Hi there, we also encountered an out of memory error with Kapacitor.
The behaviour was quite strange actually, it was not really a smooth growing leap but a very big and abrupt one:
Kapacitor ran since 3 days at about the same level of ram usage but in 5 minutes, completely fill the 32go of ram of the host and went on an out of memory panic error.
Here are the output of kapacitor stats (myMetricX is just to obfuscate the name of internal custom metrics for privacy purposes) :
kapacitor_stats_ingress.txt kapacitor_stats_general.txt
Syslog doesn't seems to have anything relevant around the beginning of the big leap a part that influx was unable to post anything to Kapacitor:
Aug 20 18:50:40 myHost influxd[18449]: [I] 2017-08-20T16:50:40Z Post http://127.0.0.1:9092/write?consistency=&db=telegraf&precision=ns&rp=realtime: net/http: request canceled (Client.Timeout exceeded while awaiting headers) service=subscriber
Aug 20 18:50:40 myHost influxd[18449]: message repeated 5 times: [ [I] 2017-08-20T16:50:40Z Post http://127.0.0.1:9092/write?consistency=&db=telegraf&precision=ns&rp=realtime: net/http: request canceled (Client.Timeout exceeded while awaiting headers) service=subscriber]
...
...
...
Aug 20 19:12:13 myHost kapacitord[18500]: fatal error: runtime: out of memory
Aug 20 19:12:13 myHost kapacitord[18500]: runtime stack:
Aug 20 19:12:13 myHost kapacitord[18500]: runtime.throw(0x1fd2e7b, 0x16)

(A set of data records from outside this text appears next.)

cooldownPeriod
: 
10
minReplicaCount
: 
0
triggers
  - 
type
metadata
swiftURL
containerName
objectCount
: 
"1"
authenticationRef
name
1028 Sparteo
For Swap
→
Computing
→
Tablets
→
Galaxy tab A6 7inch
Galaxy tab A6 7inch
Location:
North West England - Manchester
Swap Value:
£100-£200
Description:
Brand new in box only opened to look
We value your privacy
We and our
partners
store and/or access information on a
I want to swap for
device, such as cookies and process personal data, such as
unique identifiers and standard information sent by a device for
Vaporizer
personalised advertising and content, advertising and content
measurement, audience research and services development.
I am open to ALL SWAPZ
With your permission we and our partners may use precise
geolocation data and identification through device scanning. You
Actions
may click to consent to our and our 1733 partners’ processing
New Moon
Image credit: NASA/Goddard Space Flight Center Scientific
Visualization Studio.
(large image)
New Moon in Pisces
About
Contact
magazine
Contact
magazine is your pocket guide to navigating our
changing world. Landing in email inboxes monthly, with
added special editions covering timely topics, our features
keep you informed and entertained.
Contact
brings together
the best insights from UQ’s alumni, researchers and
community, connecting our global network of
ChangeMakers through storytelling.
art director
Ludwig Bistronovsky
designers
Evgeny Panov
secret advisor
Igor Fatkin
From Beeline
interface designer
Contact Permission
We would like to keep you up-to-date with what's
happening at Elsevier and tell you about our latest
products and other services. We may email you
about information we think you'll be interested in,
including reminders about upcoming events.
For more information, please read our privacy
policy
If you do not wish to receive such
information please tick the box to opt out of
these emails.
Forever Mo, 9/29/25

Aug 20 19:12:13 myHost kapacitord[18500]: #011/usr/local/go/src/runtime/panic.go:566 +0x95
Aug 20 19:12:13 myHost kapacitord[18500]: runtime.sysMap(0xcc175e0000, 0x100000, 0x456200, 0x2eaa838)
Aug 20 19:12:13 myHost kapacitord[18500]: #011/usr/local/go/src/runtime/mem_linux.go:219 +0x1d0
...
We will investigate if we find a TICK script completely crashing and burning Kapacitor but Kapacitor should be robust about failing TICK script.
Thanks a lot for you work and have a nice day, Albin.
Kapacitor 1.3.0
Happens about once an hour. This is new. Same tick scripts for months. I moved from a AWS t2.small to a t2.medium hoping moving from 2G to 4G would help. What can I post as helpful diagnostics.
I generate about 100 events an hour. I have 24 tick script.
About half are 60 second averaging, the other half 5 minutes.
Systems feeding into telegraf approx 100.
Is there a metric for memory requirements?